Let us be a bit more scientific. jak fruit belongs to the genus Artocarpus of the Moraceae family and contains about fifty species. Its botanical name is Artocarpus heterophyllus; also called Artocarpus integra, Artocarpus integrifolia. It is a large evergreen tree.

The bark of the jak is red-brown containing milky latex inside. The leaves are simple, alternate, 10-20 cm long, elliptic or obovate, and those of the young shoots sometimes lobed, dark green and shining on the upper surface, rather rough beneath, base narrowed, main nerves 7 or 8 pairs, petioles 1.2-2.5 cm long, stipules large glabrous soon caduceus. The flowers are unisexual, monoecious, densely crowded on globose or oblong, axillary receptacles often mixed with scales, male flowers perianth 2-4 lobed or partite.
The fruit itself is large, globose or cylindrical 30-75 cm long 15-30 cm broad, hanging on short stalks from the trunk. All this, has been garnered from Udaya Rajapaksha’s monumental and eminently useful book, Traditional Food Plants in Sri Lanka.

Jac tree

Well-drained, deep alluvial soil is the more suitable for growing jak. It grows at altitudes below 1500m. It can be grown under various agro-ecological conditions. In Sri Lanka it is found in wet zone areas. Land preparation consists merely of digging holes large enough to accommodate the bole of soil that goes with the planting material. It is commonly grown from seeds, which are obtained from mother trees. After extraction, seeds should be planted fresh since they do not retain viability for long periods of time. The plants should be set in the prepared holes 10 to 9cm apart from each other and the roots covered with the top soil mixed with composed or well decomposed manure if available. The soil around the base of the plant should be pressed down to remove large air spaces and to make the plant stand erectly and firmly in the ground.
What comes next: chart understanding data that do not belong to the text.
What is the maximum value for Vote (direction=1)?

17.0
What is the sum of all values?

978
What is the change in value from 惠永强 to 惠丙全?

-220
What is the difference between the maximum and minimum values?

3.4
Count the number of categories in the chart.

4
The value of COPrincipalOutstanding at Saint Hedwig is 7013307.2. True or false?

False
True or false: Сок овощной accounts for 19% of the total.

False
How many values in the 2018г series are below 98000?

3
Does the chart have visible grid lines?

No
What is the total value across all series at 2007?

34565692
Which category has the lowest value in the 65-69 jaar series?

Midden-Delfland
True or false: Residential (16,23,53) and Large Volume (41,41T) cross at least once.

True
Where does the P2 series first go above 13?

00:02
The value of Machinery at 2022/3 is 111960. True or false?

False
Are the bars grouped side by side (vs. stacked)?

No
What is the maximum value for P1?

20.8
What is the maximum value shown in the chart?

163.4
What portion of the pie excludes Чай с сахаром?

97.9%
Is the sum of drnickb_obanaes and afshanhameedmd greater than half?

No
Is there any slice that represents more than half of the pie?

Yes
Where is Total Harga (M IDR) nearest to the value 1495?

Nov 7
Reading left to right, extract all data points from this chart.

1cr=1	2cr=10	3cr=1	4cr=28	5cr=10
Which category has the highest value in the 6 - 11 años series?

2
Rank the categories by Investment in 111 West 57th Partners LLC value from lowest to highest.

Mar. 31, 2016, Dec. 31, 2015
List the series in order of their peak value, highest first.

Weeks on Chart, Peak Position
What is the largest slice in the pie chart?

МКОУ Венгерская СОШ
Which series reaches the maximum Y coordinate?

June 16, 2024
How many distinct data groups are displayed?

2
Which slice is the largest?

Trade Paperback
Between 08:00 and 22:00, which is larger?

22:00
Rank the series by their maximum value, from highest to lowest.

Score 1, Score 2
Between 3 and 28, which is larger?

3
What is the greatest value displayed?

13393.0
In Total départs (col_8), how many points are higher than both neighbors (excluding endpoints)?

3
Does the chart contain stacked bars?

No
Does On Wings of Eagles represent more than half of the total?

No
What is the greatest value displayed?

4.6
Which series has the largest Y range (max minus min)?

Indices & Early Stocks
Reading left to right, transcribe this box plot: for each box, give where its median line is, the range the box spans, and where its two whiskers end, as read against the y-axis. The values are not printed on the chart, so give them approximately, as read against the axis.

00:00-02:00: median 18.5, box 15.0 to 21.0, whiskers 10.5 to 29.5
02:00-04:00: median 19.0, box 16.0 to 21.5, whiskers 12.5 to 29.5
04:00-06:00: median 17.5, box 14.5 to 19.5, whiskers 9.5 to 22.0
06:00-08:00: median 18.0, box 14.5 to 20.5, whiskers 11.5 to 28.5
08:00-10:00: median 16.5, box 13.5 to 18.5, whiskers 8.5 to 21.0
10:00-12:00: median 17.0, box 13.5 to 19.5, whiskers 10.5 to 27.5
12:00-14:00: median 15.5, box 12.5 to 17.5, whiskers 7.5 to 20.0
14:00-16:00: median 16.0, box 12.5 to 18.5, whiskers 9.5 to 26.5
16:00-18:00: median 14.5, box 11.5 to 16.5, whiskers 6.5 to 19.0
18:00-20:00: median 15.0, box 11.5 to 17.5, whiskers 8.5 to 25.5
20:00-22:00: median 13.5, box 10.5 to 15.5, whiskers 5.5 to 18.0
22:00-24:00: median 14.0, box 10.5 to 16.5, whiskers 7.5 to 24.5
The stage of maturity at which fruits are harvested depends on the intended use. When used as a vegetable, immature fruits are picked when they are rather dark green. The production of a dull, hallow sound when tapped is considered as the most reliable indicator that the fruit is mature but not ripe. Harvesting at this stage permits fruit to be handled and distributed to distant markets or held for longer periods before consumption. A good tree will yield 400-700 kg per annum. So says the Manual of Jak Cultivation in Sri Lanka published by the Forest Department of Sri Lanka

Udaya, the tireless nutritionist that he is, has also given us the nutritional and therapeutic breakdown of jak, taken from “Tables of Food Composition”, painstakingly compiled by W.D.A.Perera, Padma M Jayasekera and Sithy Z. Yahaka way back in 1971. Thus:

(Jak, tender portion)

Moisture – 84g, Energy – 51 kcal, Proteins – 2.6g, Fats – 0.3g, Carbohydrates – 9.4g, Calcium – 30 mg, Phosphorus – 40mg, Iron – 1.7mg, Thiamine – 50mcg, Riboflavin – 40mcg, Niacin – 0.2mg, Vitamin C – 14mg.

(Jak, ripe portion)

Moisture – 77.2g, Energy – 84 kcal, Proteins – 1.9g, Fats – 0.1g, Carbohydrates – 18.9g, Calcium – 20 mg, Phosphorus – 30mg, Iron – 500mg, Thiamine – 30mcg, Carotene – 54mcg.

(jak, seeds)

Moisture – 60.9g, Energy – 151 kcal, Proteins – 4.3g, Fats – 0.4g, Carbohydrates – 32.6g, Calcium – 35 mg, Phosphorus – 126mg, Iron – 1.2mg, Thiamine – 180mcg, Riboflavin – 50mcg, Niacin – 0.5mg, Vitamin C – 17mg, Carotene – 25mcg.”